◆ 研读文本 ◆
╔══
构建后缀树的Ukkonen算法及其实现
Ukkonen算法(简称ukk算法)是一个online算法,它与mcc算法的一个显著区别是每次只对S的一个前缀生成隐式后缀树(implicit suffix tree),然后考虑S的下一个字符S[i+1]并将S[0...i+1]的所有后缀加入到上一个阶段中生成的隐式后缀树中,形成一个新的隐式后缀树。最后用一个特殊字符将隐式后缀树自动转换成真实的后缀树。这样ukk的一个最大优点就是不需要事先知道输入字串的全部内容,只需使用增量方式生成后缀树。和mcc算法类似,也是采用压缩存储Trie,以达到节省空间的目的。通过使用implicit extensions和suffix link两大技巧,时间复杂度可以达到线性。
*****************************名词术语*****************************
为便于理解算法,先介绍几个名词。
隐式后缀树(implicit suffix tree):后缀可能终止于叶子结点,也可能隐藏在内部结点中。如果输入串中最后一个字符不同于其他字符,那么所有的后缀都终止于叶子结点,不会有后缀隐藏在内部结点中。这就是为什么ukk算法中最后一个字符必须是特殊字符的原因。
╚══
◆ 所给资料 ◆
╔══
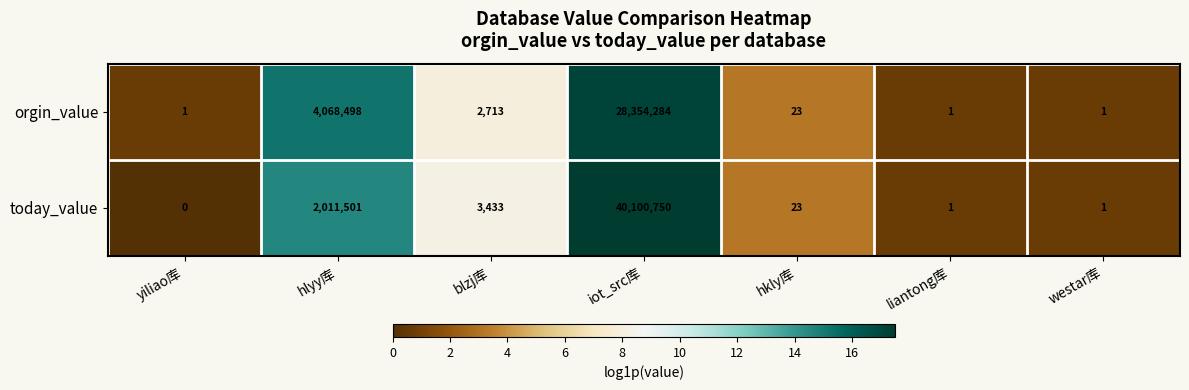

What is the greatest value displayed?

40100750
╚══
◆ 任务要求 A ◆
根据研读文本,Ukkonen算法借助哪两大技巧使时间复杂度达到线性?
◆ 任务要求 B ◆
请接着介绍Ukkonen算法的研读文本往下续写。
完成本练习无需借助这些数据。

◆ 作答结果 A ◆
implicit extensions和suffix link。

◆ 作答结果 B ◆
阶段(phase):在阶段i+1中,将考虑S[i+1]进来并将S[0...i+1]的所有后缀加入到上一个阶段i生成的隐式后缀树中,形成一个新的隐式后缀树。
扩展(extension):在每个阶段中,需要将每一个后缀加入到上一个阶段的隐式后缀树中,每个后缀加入操作叫做extension j。例如要生成mississippi$的后缀树,在phase i+1=4时,需要将后缀missi,issi,ssi,si,i分别加入到phase 3生成的隐式后缀树中,换句话说,这个阶段中共有5个extensions,分别将子串S[j...4]加入到phase 3生成的隐式后缀树中,其中j的取值范围为[0...4],。
后缀链(suffix link):参考前面关于mcc算法的博文(注意:只有内部结点才有suffix link,叶子结点无需suffix link)。
*****************************规则1,2,3*****************************
生成隐式后缀树的过程,需要依照三个规则来处理每一个extension(以下叙述假设针对phase i+1):
规则1)如果S[j...i]的最后一个字符在叶子结点中,那么直接将S[i+1]附加到S[j...i]后面。
规则2)如果S[j...i]的最后一个字符在不在叶子结点中,而且当前的隐式后缀树中该路径上的下一个字符c不等于S[i+1],那么需要生成一个新的结点。这个规则也包括在root结点产生一个叶子结点的情况。
规则3)如果在规则2中,下一个字符c等于S[i+1],则不需要做任何操作,因为当前后缀S[j...i+1]已经存在于隐式后缀树中。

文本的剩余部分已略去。